Thursday, February 13, 2014

10-Minute Valentine's Mousse

I can't take much, if any credit for this recipe. It all goes to James's parents, who made it for us when I visited them last month. James and I had made the night's dinner, but neglected to make a dessert. Fortunately, as its name suggests, this mousse came to the rescue without much longer than the normal pause between two courses.

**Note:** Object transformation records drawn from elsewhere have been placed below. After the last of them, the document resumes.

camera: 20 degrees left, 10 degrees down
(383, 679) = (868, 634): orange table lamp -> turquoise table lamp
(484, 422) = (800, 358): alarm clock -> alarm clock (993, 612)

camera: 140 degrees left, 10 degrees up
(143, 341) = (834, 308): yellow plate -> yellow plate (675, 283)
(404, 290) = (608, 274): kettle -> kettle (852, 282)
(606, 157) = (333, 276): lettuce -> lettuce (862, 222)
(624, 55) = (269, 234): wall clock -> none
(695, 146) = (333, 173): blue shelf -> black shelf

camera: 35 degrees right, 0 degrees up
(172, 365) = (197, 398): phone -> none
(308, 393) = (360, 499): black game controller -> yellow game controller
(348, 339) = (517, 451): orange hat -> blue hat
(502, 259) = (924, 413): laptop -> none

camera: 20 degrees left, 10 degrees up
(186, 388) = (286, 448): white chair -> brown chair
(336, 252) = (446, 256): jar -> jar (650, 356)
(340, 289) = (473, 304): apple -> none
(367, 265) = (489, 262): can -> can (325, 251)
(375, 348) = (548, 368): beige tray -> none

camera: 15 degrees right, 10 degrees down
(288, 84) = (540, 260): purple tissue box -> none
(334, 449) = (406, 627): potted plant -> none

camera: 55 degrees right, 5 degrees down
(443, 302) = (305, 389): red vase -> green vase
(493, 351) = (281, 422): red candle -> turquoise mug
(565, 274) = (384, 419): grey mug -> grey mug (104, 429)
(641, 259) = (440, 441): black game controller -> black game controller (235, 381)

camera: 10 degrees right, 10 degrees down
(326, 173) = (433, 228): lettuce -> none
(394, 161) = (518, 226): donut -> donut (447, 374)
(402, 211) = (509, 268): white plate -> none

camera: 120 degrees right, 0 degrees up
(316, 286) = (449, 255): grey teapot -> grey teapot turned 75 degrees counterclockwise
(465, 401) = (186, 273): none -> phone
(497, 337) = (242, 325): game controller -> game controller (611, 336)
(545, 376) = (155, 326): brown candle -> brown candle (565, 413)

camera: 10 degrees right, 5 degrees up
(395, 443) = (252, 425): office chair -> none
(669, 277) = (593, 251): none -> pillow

This is the easiest dessert recipe I have ever encountered, unless you see filling a bowl with Lindt truffles as a dessert recipe (which I will admit to having done before). Like Lindt truffles, it produces a deliciously creamy, chocolatey treat. Unlike Lindt truffles, it is tangy, relatively inexpensive to whip up, and perfect for Valentine's Day because it requires two people to do it right.*


I know some people who hate to let anyone else into the kitchen with them, but personally I enjoy cook with my loved ones. And this is a good recipe to start with because it's so easy -- in its simplest incarnation, it requires only three ingredients.

Ingredients:
Heaping 1/2 cup chocolate chips (I use Ghirardelli 60% Cacao)
1/2 cup heavy whipping cream
1/2 cup plain, non-fat yogurt
Optional:
Splash of coffee and vanilla, or any fruit-flavored liqueur

Hardware:
Instrument of choice for whipping cream
A candy thermometer

Notes:
1. Melt the chocolate to 130 degrees Fahrenheit in a microwave or double boiler. This will take several minutes.** (I have found that this recipe will work well between 120 and 140, but 130 is the sweet spot. See the ** below.)
2. While one chef is melting the chocolate, the other should whip the cream. (We typically use a bullet blender.)
3. Combine the whipped cream with the yogurt, and any optional flavorings.
4. When the chocolate is heated to the proper temperature, slowly drizzle it into the yogurt and cream mixture while the other person holds the bowl and whisks furiously until the mousse is smooth and uniform. A hand mixer is also acceptable here.
5. If you used a handmixer for step 4, your mousse will probably be the right consistency right off the bat. If you used a whisk, you might want to let it chill for a couple minutes in the fridge in order to get it to a mousse-ier consistency.


Enjoy!


*Theoretically you could make this recipe alone, but I never have. It would require some creativity, I think.
** The more methodical of the two chefs is usually best suited to the job of melting the chocolate. I say this because James is far better at it than I am -- it never ends up at quite the right temperature when I do it!